> [TASK GOAL]: Below are some records. Return exactly the lines from the one with "X131460000Y-102350000D03*" to the one with "X134100000Y-134750000D03*", and nothing else.

> [THE INPUT]:
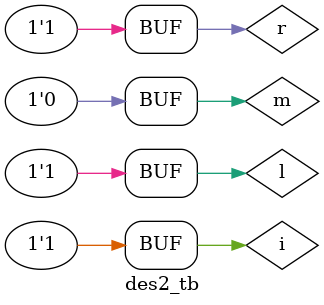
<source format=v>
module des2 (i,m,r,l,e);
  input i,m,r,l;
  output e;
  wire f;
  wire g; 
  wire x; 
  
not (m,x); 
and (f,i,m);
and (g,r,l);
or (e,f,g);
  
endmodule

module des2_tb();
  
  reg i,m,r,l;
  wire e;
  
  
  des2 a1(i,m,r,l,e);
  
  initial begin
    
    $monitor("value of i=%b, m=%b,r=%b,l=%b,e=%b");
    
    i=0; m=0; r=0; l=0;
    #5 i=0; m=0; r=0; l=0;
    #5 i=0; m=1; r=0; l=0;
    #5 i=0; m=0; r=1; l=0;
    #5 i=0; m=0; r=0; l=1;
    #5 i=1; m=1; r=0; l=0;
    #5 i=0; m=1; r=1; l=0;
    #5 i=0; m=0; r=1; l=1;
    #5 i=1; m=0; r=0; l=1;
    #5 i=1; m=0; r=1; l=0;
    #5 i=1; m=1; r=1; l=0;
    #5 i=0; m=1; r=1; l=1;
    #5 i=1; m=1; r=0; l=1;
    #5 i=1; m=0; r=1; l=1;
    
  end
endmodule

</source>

==

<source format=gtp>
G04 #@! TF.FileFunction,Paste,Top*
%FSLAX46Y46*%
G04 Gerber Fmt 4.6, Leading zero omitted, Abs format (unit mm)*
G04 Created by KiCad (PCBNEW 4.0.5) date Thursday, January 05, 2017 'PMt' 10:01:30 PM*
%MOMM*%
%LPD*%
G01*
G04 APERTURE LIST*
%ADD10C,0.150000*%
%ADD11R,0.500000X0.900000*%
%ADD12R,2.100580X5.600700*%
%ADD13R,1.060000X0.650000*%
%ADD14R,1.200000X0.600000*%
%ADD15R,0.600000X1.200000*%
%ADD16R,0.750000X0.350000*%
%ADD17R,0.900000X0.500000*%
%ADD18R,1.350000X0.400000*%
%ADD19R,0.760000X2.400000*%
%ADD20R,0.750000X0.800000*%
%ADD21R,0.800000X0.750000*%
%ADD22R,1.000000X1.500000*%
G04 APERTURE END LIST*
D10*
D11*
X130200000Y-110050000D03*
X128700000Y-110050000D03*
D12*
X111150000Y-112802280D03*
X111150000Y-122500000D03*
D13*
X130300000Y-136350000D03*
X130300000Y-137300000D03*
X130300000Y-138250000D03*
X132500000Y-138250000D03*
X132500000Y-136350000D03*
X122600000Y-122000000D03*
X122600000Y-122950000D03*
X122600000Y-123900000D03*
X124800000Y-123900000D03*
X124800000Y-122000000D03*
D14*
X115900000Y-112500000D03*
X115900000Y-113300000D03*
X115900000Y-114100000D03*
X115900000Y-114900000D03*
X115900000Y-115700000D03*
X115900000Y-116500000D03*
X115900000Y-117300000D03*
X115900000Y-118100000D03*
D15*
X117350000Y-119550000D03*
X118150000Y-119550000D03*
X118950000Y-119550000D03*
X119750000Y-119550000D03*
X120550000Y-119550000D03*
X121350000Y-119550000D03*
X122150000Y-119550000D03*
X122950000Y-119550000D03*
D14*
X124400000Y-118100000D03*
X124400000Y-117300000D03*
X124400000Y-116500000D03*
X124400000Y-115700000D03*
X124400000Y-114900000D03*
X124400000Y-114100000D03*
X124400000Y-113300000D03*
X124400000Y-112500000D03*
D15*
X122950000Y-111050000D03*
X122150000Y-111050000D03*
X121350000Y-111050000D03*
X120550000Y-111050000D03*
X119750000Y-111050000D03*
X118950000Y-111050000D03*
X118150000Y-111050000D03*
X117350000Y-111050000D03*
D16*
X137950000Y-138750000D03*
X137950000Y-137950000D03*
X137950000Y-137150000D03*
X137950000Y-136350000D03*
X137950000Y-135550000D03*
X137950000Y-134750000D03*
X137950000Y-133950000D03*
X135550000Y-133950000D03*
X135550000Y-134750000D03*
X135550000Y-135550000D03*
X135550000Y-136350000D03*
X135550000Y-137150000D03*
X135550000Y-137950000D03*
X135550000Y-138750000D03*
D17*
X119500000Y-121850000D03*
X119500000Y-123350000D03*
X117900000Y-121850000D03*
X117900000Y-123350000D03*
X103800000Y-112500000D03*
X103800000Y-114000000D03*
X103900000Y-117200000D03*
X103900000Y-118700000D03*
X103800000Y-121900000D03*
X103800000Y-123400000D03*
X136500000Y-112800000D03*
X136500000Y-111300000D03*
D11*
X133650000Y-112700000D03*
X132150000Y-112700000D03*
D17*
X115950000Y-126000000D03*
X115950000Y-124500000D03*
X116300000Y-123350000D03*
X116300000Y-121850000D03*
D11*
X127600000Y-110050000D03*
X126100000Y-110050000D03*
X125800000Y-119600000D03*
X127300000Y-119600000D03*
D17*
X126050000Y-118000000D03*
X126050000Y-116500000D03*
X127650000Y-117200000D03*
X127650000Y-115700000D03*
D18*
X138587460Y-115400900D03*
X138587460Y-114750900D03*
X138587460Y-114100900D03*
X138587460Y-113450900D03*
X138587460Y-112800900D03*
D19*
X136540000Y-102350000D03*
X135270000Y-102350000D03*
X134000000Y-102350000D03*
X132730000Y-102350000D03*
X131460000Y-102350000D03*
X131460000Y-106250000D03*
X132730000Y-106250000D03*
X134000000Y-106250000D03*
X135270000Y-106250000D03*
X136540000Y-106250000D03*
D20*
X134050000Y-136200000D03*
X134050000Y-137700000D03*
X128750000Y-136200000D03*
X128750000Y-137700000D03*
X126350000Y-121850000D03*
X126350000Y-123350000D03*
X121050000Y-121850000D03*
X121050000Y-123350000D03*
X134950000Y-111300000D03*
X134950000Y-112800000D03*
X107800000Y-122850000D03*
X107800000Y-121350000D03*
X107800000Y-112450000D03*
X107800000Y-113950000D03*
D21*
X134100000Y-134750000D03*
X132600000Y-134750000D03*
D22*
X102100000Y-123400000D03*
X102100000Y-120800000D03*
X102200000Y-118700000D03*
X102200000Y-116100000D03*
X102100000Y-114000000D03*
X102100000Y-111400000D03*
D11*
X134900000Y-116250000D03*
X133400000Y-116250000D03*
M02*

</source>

> [RESPONSE BELOW]:
X131460000Y-102350000D03*
X131460000Y-106250000D03*
X132730000Y-106250000D03*
X134000000Y-106250000D03*
X135270000Y-106250000D03*
X136540000Y-106250000D03*
D20*
X134050000Y-136200000D03*
X134050000Y-137700000D03*
X128750000Y-136200000D03*
X128750000Y-137700000D03*
X126350000Y-121850000D03*
X126350000Y-123350000D03*
X121050000Y-121850000D03*
X121050000Y-123350000D03*
X134950000Y-111300000D03*
X134950000Y-112800000D03*
X107800000Y-122850000D03*
X107800000Y-121350000D03*
X107800000Y-112450000D03*
X107800000Y-113950000D03*
D21*
X134100000Y-134750000D03*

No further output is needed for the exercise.